Present the lines of this listing as a numbered list, omitting any blank lines.

---------- ENTRIES PROVIDED ----------

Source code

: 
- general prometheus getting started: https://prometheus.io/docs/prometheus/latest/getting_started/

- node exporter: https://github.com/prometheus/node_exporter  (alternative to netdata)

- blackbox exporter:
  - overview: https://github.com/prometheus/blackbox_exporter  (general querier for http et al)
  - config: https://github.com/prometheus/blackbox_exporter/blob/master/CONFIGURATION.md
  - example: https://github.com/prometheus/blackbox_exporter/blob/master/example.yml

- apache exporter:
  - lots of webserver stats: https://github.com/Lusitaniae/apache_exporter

----------

### TASK ANSWER
1. Source code
2. : 
3. - general prometheus getting started: https://prometheus.io/docs/prometheus/latest/getting_started/
4. - node exporter: https://github.com/prometheus/node_exporter  (alternative to netdata)
5. - blackbox exporter:
6.   - overview: https://github.com/prometheus/blackbox_exporter  (general querier for http et al)
7.   - config: https://github.com/prometheus/blackbox_exporter/blob/master/CONFIGURATION.md
8.   - example: https://github.com/prometheus/blackbox_exporter/blob/master/example.yml
9. - apache exporter:
10.   - lots of webserver stats: https://github.com/Lusitaniae/apache_exporter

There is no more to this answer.